AttExplainer: Explain Transformer via Attention by Reinforcement Learning

Authors: Runliang Niu, Zhepei Wei, Yan Wang, Qi Wang

IJCAI 2022 | Conference PDF | Archive PDF | Plain Text | LLM Run Details

Reproducibility Variable Result LLM Response
Research Type Experimental Experiments on three widely used text classification benchmarks validate the effectiveness of the proposed method compared to state-of-the-art baselines.
Researcher Affiliation Academia 1School of Artificial Intelligence, Jilin University 2Key Laboratory of Symbol Computation and Knowledge Engineering of Ministry of Education, College of Computer Science and Technology, Jilin University
Pseudocode Yes Algorithm 1 DQN training progress
Open Source Code Yes The code of this paper is available at https://github.com/niuzaisheng/AttExplainer.
Open Datasets Yes Datasets. We used two types of text classification settings: single sentence classification and Natural Language Inference (NLI).
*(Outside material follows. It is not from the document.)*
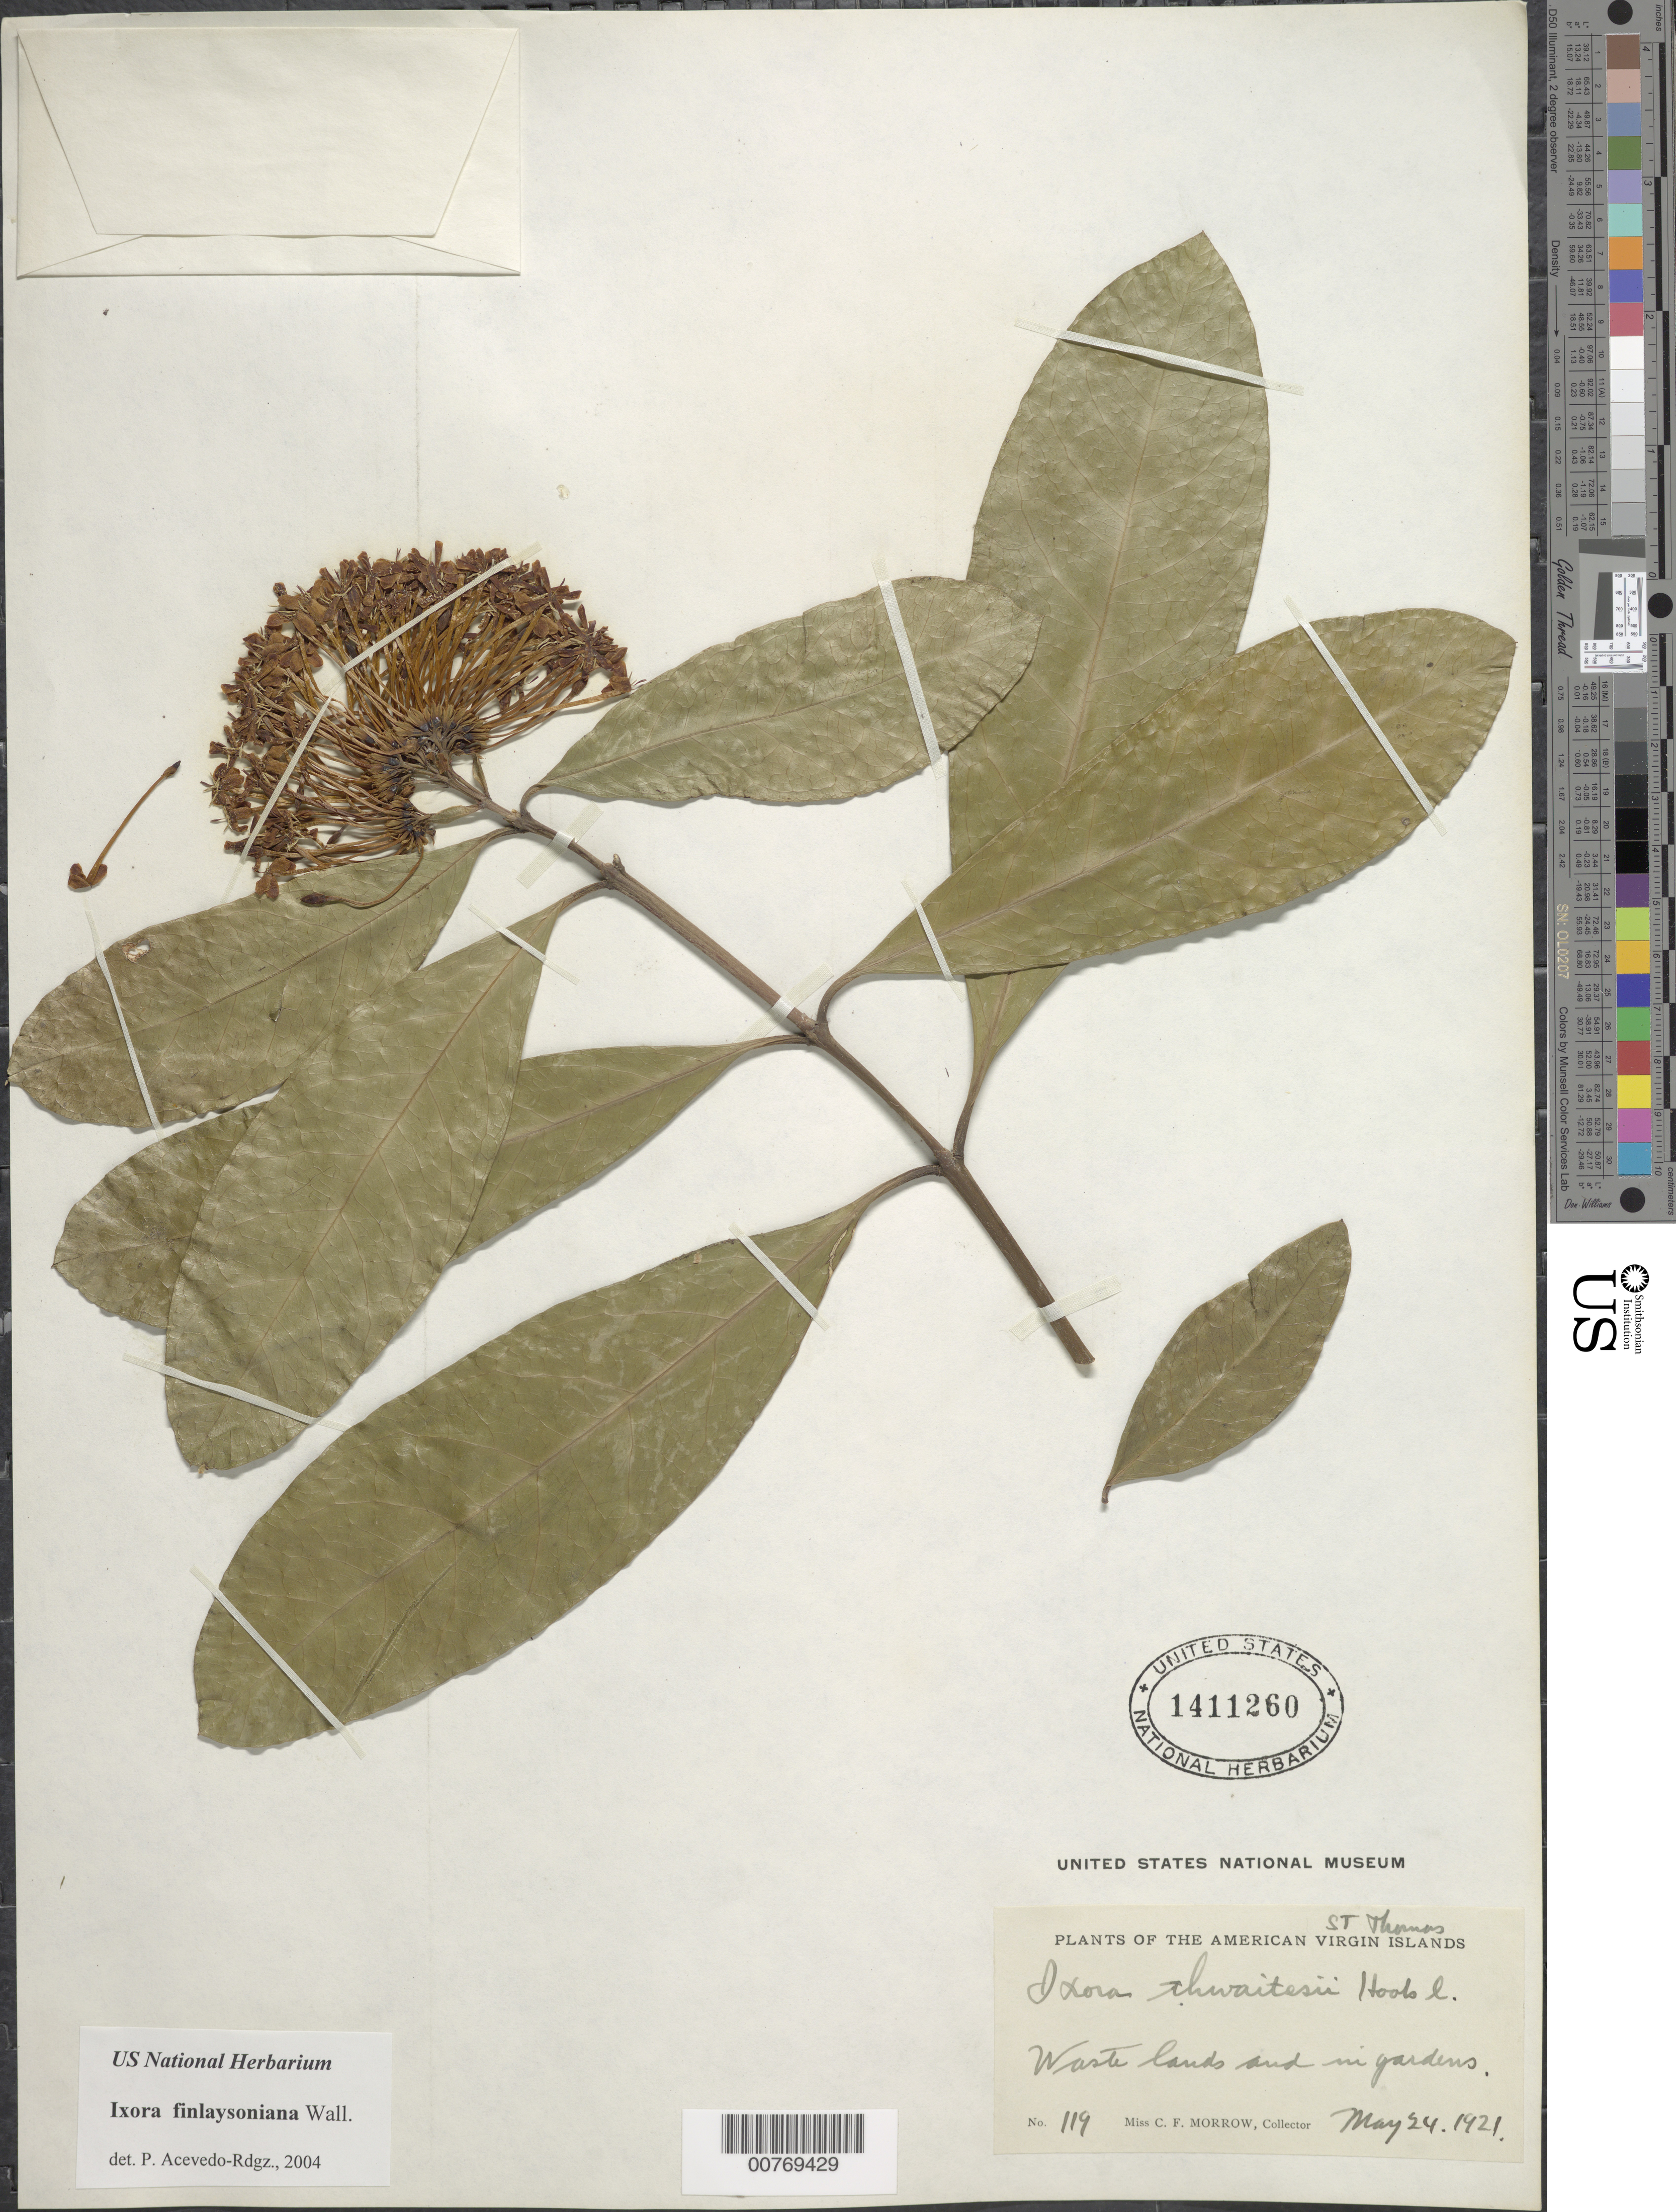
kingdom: Plantae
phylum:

Specifically, single sentence classification datasets include the Emotion dataset [Saravia et al., 2018] and the Stanford Sentiment Treebank (SST2) dataset [Wang and others, 2019]. The NLI dataset we used is the SNLI corpus [Bowman and others, 2015]. The details of these datasets are presented in Table 1.
Dataset Splits No Table 1 lists '# Train' and '# Test' for each dataset, indicating training and testing splits, but there is no explicit mention of a validation split with specific numbers or percentages for reproducibility.
Hardware Specification Yes We trained our model on multiple Titan RTX graphics cards.
Software Dependencies No The paper mentions software like Huggingface, Captum toolkit, and Open Attack, but does not provide specific version numbers for any of these tools or other key software dependencies.
Experiment Setup Yes The max game step is limited to 100. Max size of replacing buffer for PER is 100,000. The Adam optimizer [Kingma and Ba, 2015] was used for training the DQN model at a fixed learning rate 10^-4, training batch size is 256. We set α = 10, β = 0.2, ϵ = 0.7, γ = 0.9. The number of feature bins b is fixed at 32. The parameters of the DQN target net are replaced by the eval net every 100 learning steps.